Segmentation data:
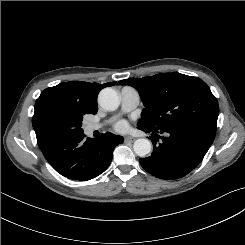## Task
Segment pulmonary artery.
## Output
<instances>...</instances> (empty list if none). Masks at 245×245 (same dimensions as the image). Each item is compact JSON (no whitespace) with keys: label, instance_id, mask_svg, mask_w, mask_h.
Wrapping results in <instances>:
<instances>
[{"label":"pulmonary artery","instance_id":"obj_1","mask_svg":"<svg viewBox=\"0 0 245 245\" xmlns=\"http://www.w3.org/2000/svg\"><path fill=\"white\" fill-rule=\"evenodd\" d=\"M139 93L136 89L125 86L121 89V109L123 112H129L136 108L139 103ZM103 124L99 123H90L86 126V130L88 133H91L95 130L100 129Z\"/></svg>","mask_w":245,"mask_h":245}]
</instances>
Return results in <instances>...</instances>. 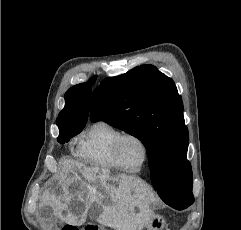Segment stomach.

SET EXERCISE: Which lines in the records contain the string "label"? Identify every one and copy each in full.

EXPECTED ANSWER:
<instances>...</instances> (empty list if none). Masks at 245×245 (same dimensions as the image). Each item is compact JSON (no whitespace) with keys: label, instance_id, mask_svg, mask_w, mask_h.
[{"label":"pulmonary artery","instance_id":"obj_1","mask_svg":"<svg viewBox=\"0 0 245 245\" xmlns=\"http://www.w3.org/2000/svg\"><path fill=\"white\" fill-rule=\"evenodd\" d=\"M139 93L136 89L125 86L121 89V109L123 112H129L136 108L139 103ZM103 124L99 123H90L86 126V130L88 133H91L95 130L100 129Z\"/></svg>","mask_w":245,"mask_h":245}]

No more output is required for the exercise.